▸ SELECTED EXTRACT:
-- Opening Marker --
Oracle and Sun: What does the IT industry think?
Is the deal between Oracle and Sun good news for the industry, or will it hurt the sector?
Following the announcement yesterday that Oracle has bought Sun for $7.4 billion, members of the IT industry have been leaping in to make their voices heard.
In response to the assessment made by Oracle president Safra Catz during the announcement yesterday - estimating an increase of $15 cents per share during the first year - David Mitchell, senior vice president of IT Research at Ovum, believes the company's experience will see them through.
He said: "This is a bold estimate and a clear indication that Oracle sees that it will be able to generate substantial synergies, in the same way that it has with its other acquisitions. In the current market it is difficult for most companies to see beyond the next quarter, never mind a full year."
However, other analysts have taken this experience Oracle and picked up on a less positive trend.
PC Pro has quoted a Wall Street analyst who suggested that the move will end up with 10,000 employees losing their jobs.
Toni Sacconaghi, senior analyst with Sanford C. Bernstein & Co, said in a research note: "To deliver $1.5 billion in operating profit, Oracle would need to boost profits by $700 million, assuming no material revenue erosion, which suggests incremental headcount reductions of 5,500 to 10,000 depending on timing."
He also referenced Oracle's previous form in acquiring companies and cutting jobs as contributing to his analysis. After acquiring PeopleSoft in 2005, 5,000 jobs were lost followed by 2,000 jobs when it purchased Seibel in 2006.
There may be a bleak outlook for some of the company's employee,s but Dr Stefan Ried, senior analyst at Forrester Research, sees this as a positive move for the company.
He said: "The market momentum is definitely consolidation. The Sun - IBM bit was clearly a consolidation within the hardware market. As this failed Oracle will be able to turn the Sun deal into a best practice of the packaged apps / hardware combination and be a serious threat to IBM."
"The impact to Oracle's Application business is still open. It's basically the first time that a major ERP applications vendor acquires a hardware vendor since the split of applications and software back in the early days of the foundation of SAP and Oracle."
-- Closing Marker --
Data excerpts
-- Opening Marker --
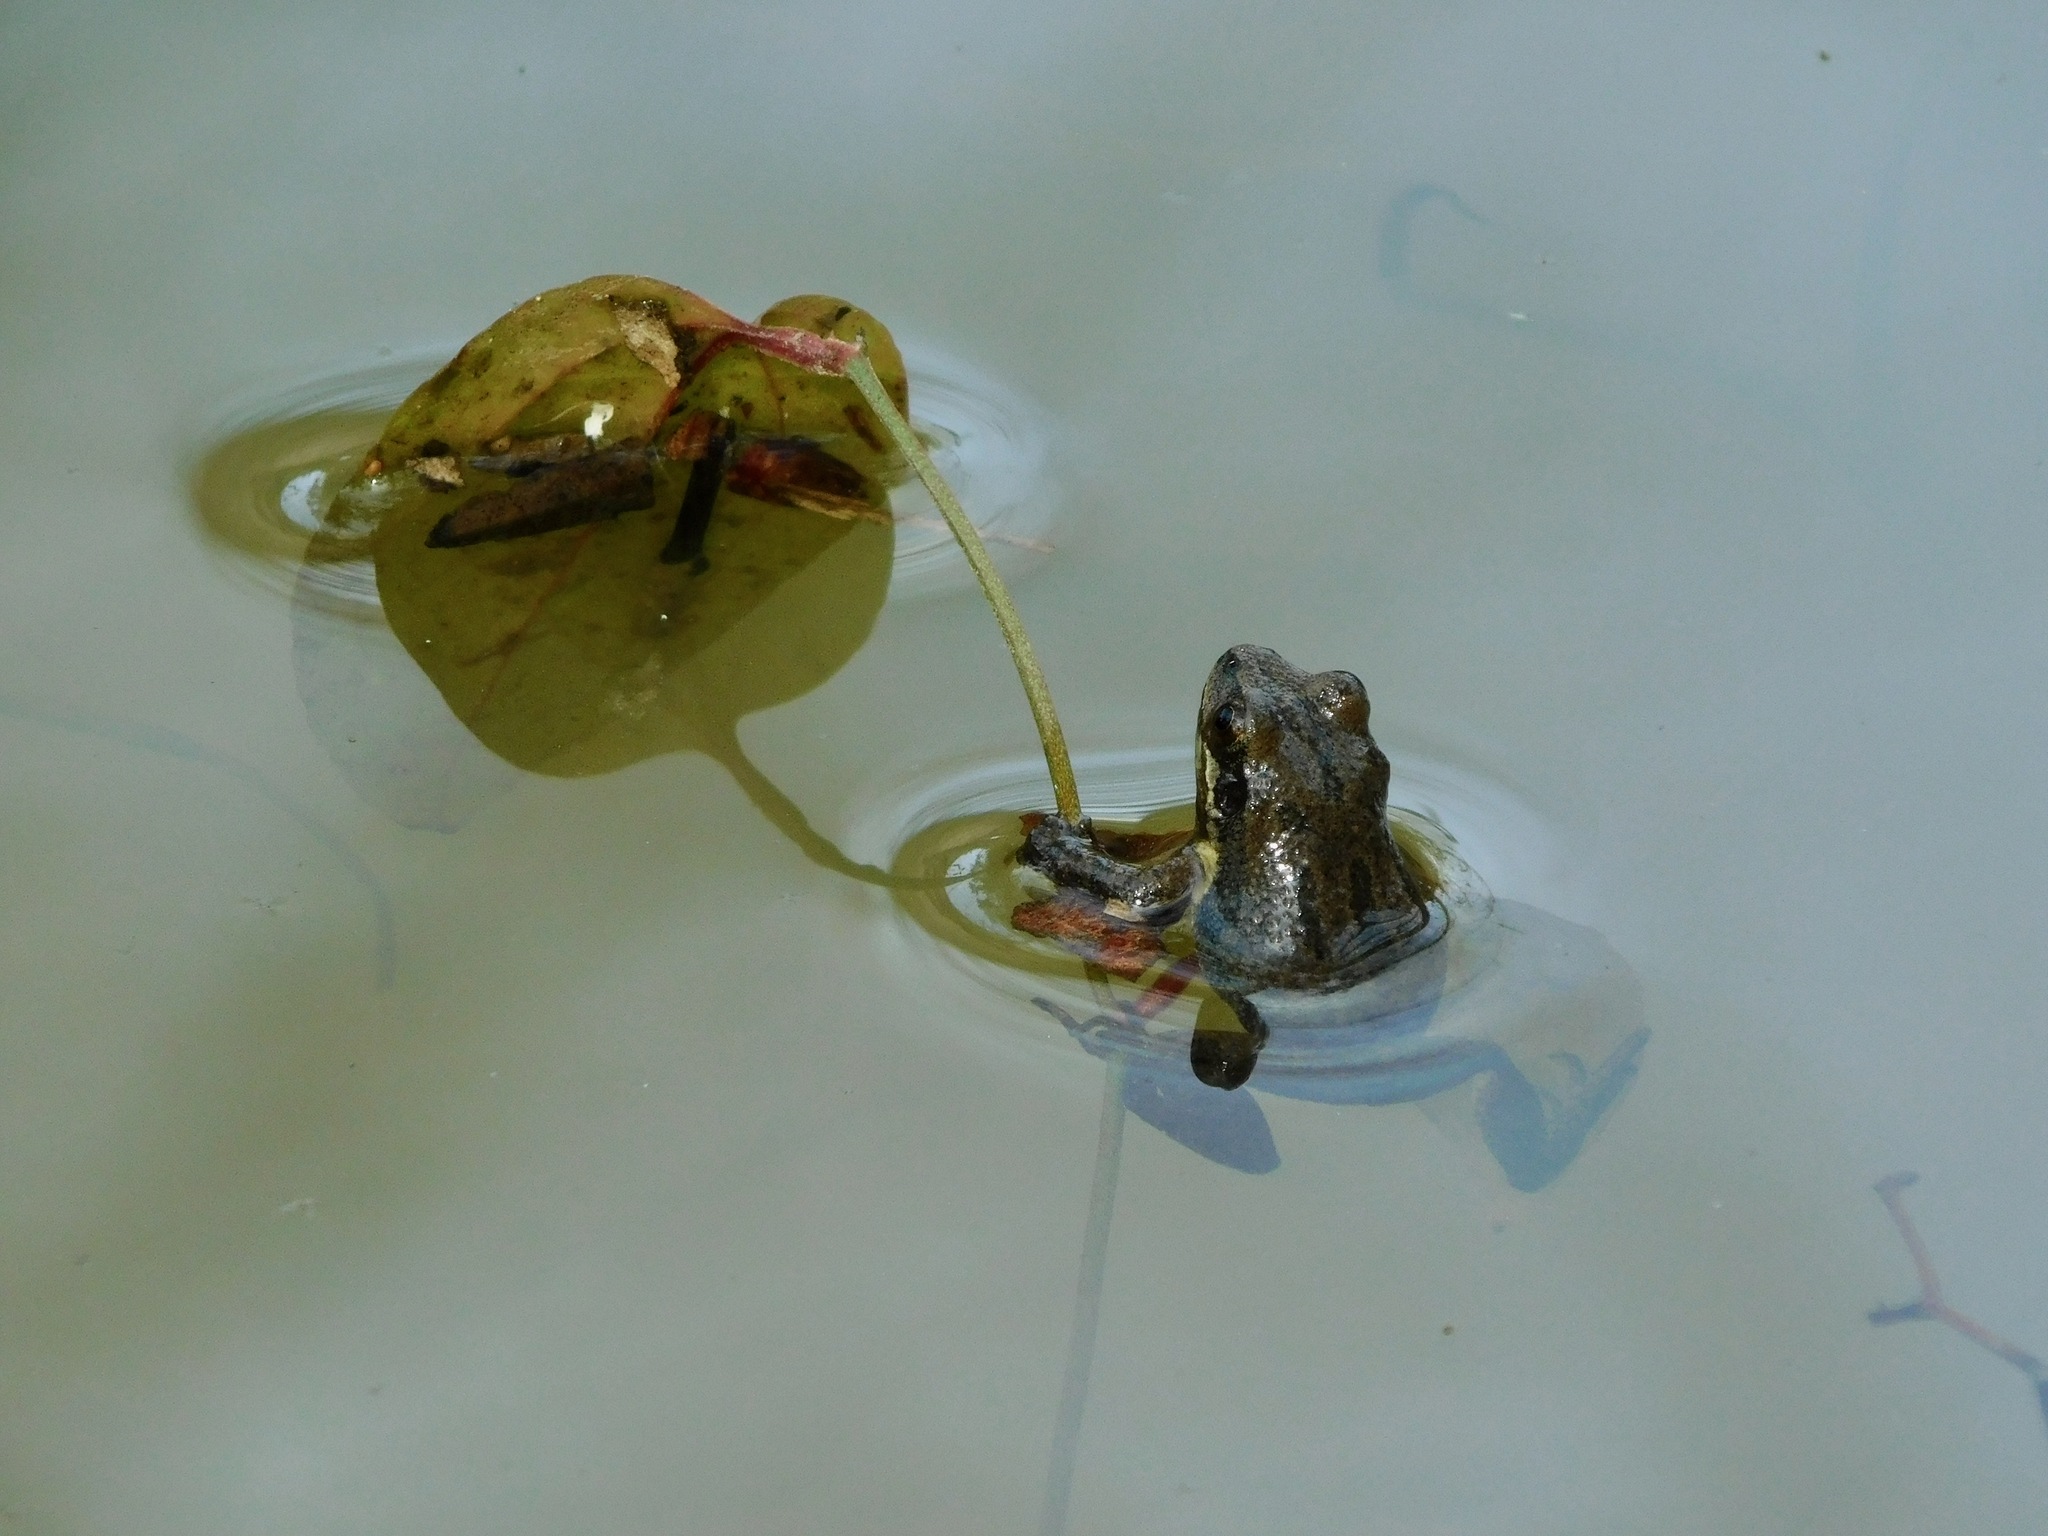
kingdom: Animalia
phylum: Chordata
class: Amphibia
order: Anura
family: Hylidae
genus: Pseudacris
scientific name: Pseudacris feriarum
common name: Upland chorus frog
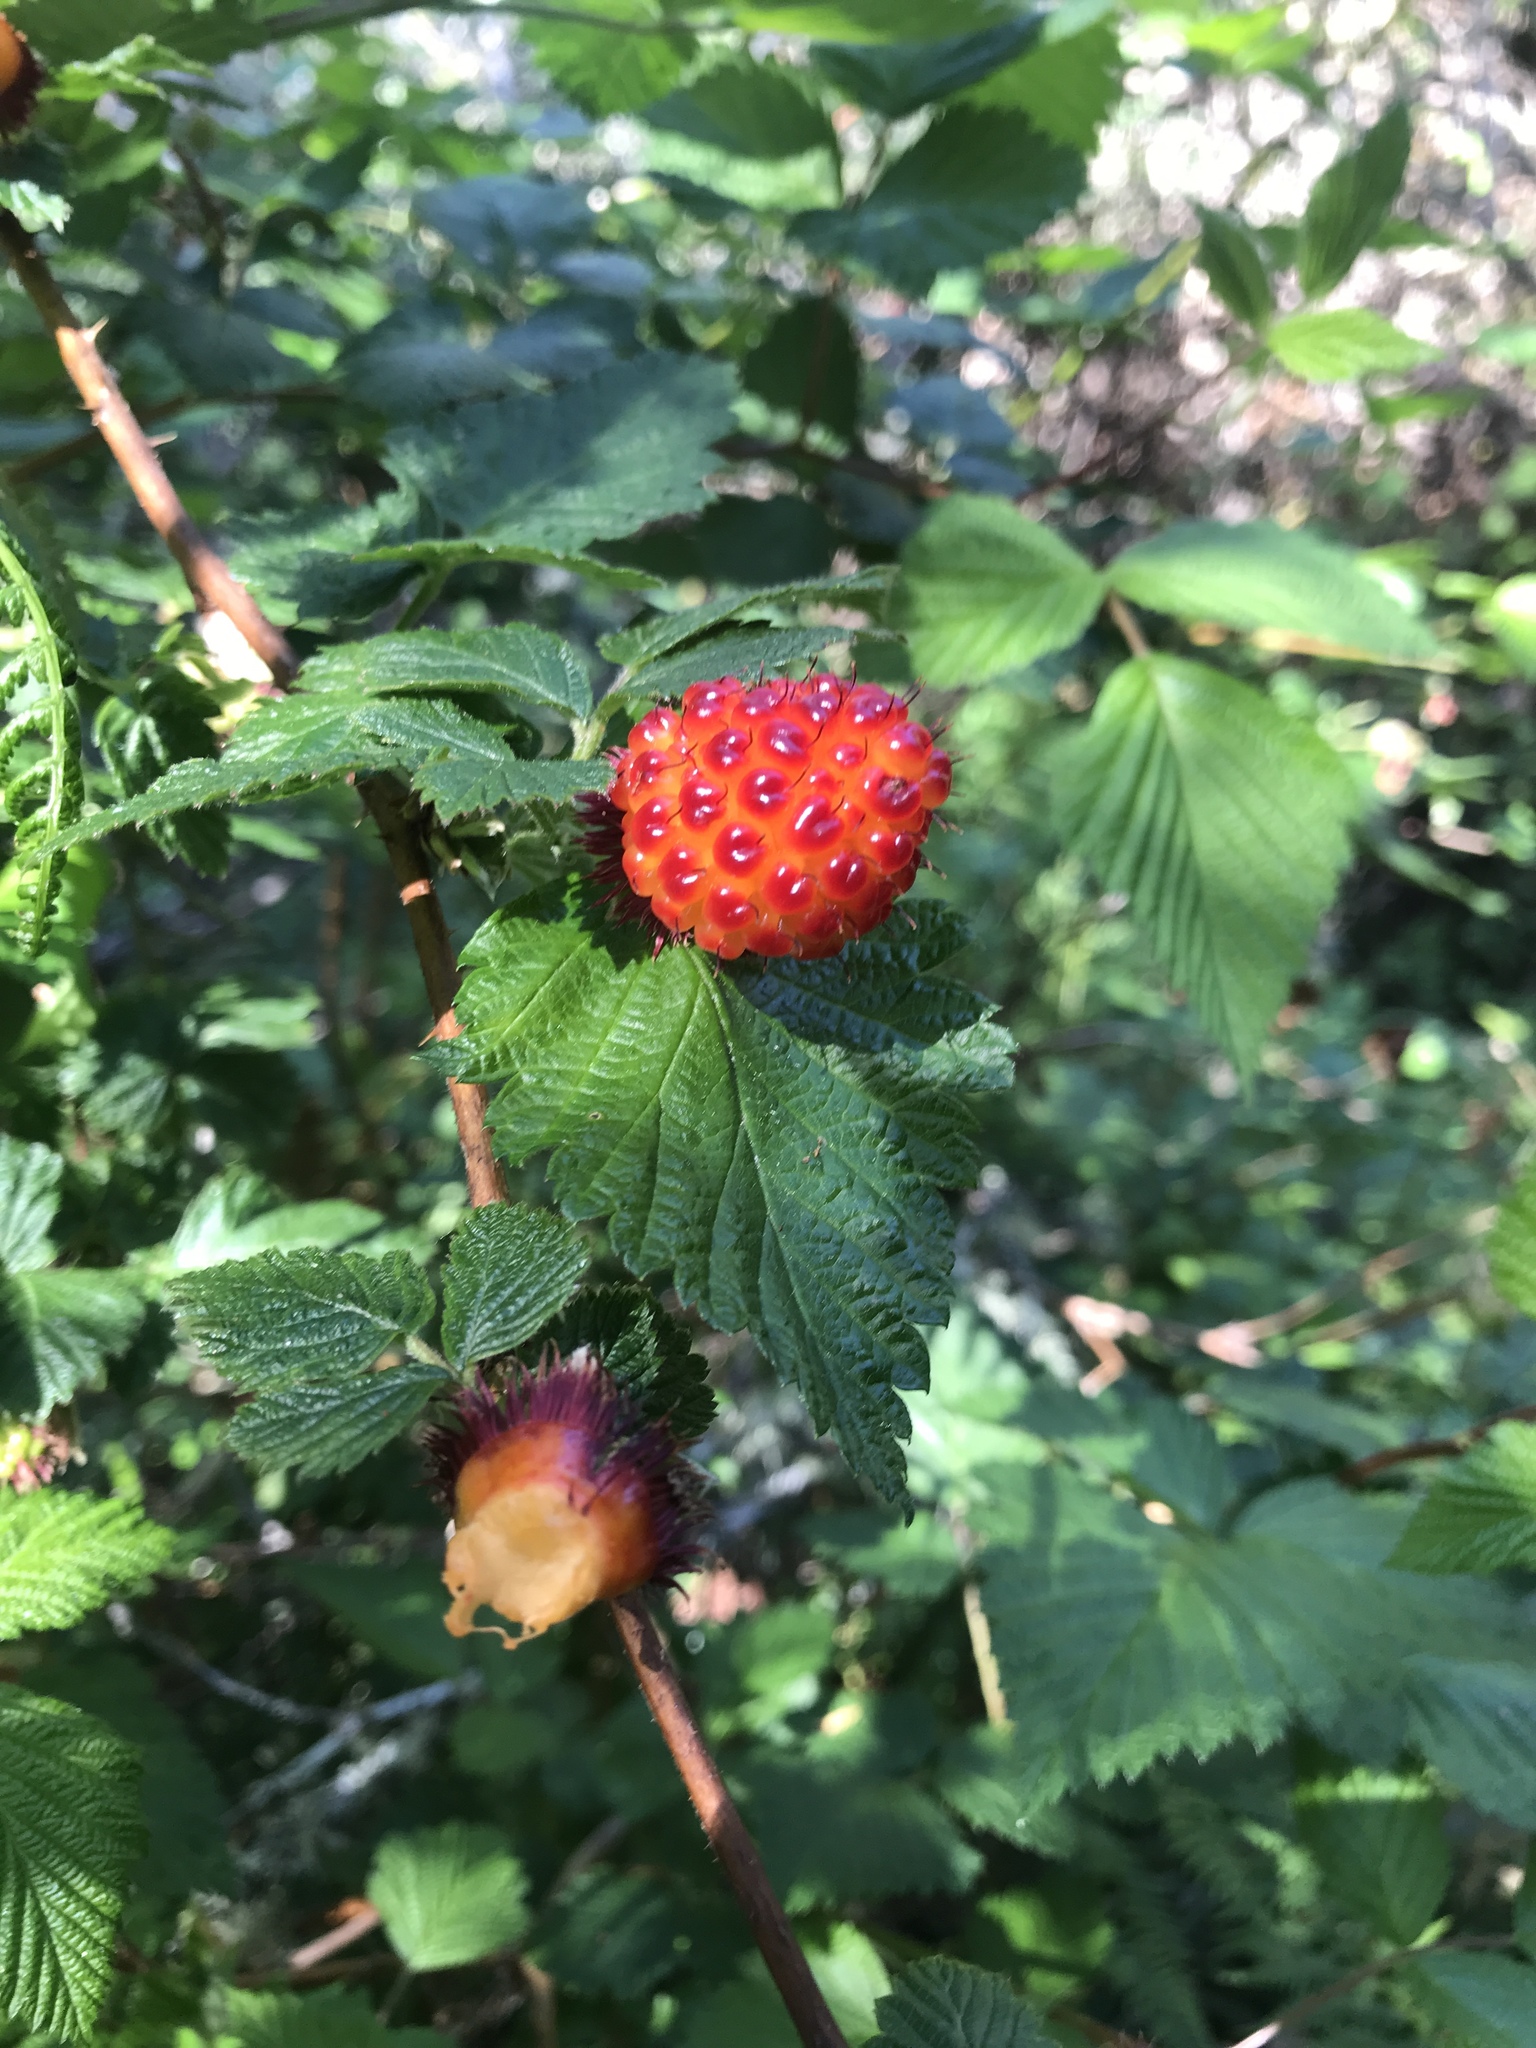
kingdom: Plantae
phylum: Tracheophyta
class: Magnoliopsida
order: Rosales
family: Rosaceae
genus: Rubus
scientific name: Rubus spectabilis
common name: Salmonberry
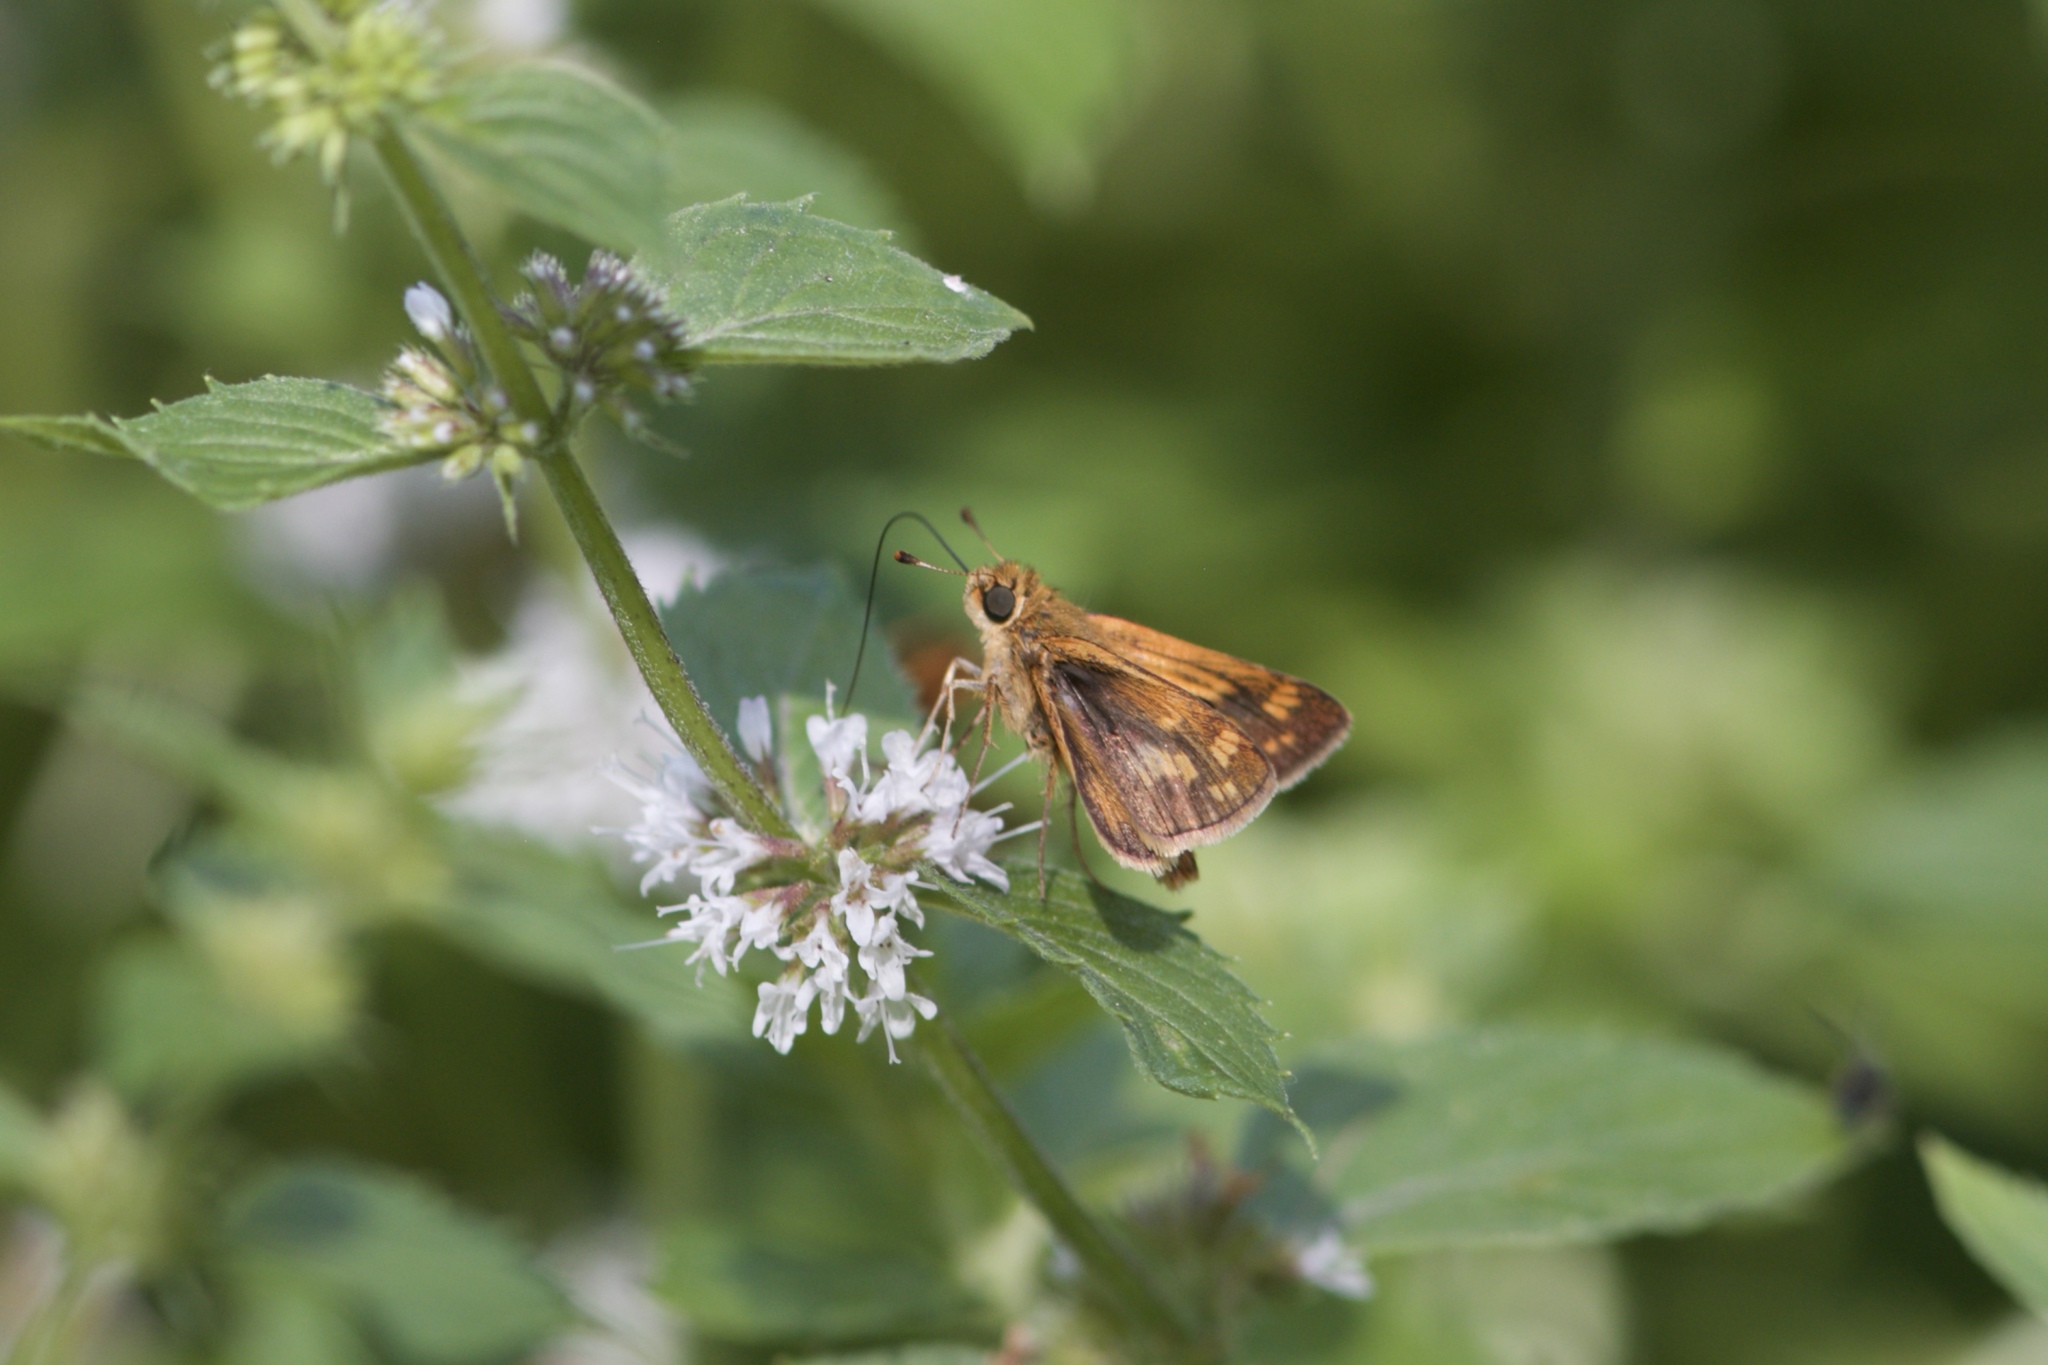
-- Closing Marker --
▸ EXERCISE GOAL: In the article on the Oracle and Sun deal above, rewrite the passage between "Is the deal" and "their voices heard.", inclusive, replacing "announcement" with "disclosure".

▸ SOLUTION TO THIS TASK:
Is the deal between Oracle and Sun good news for the industry, or will it hurt the sector?
Following the disclosure yesterday that Oracle has bought Sun for $7.4 billion, members of the IT industry have been leaping in to make their voices heard.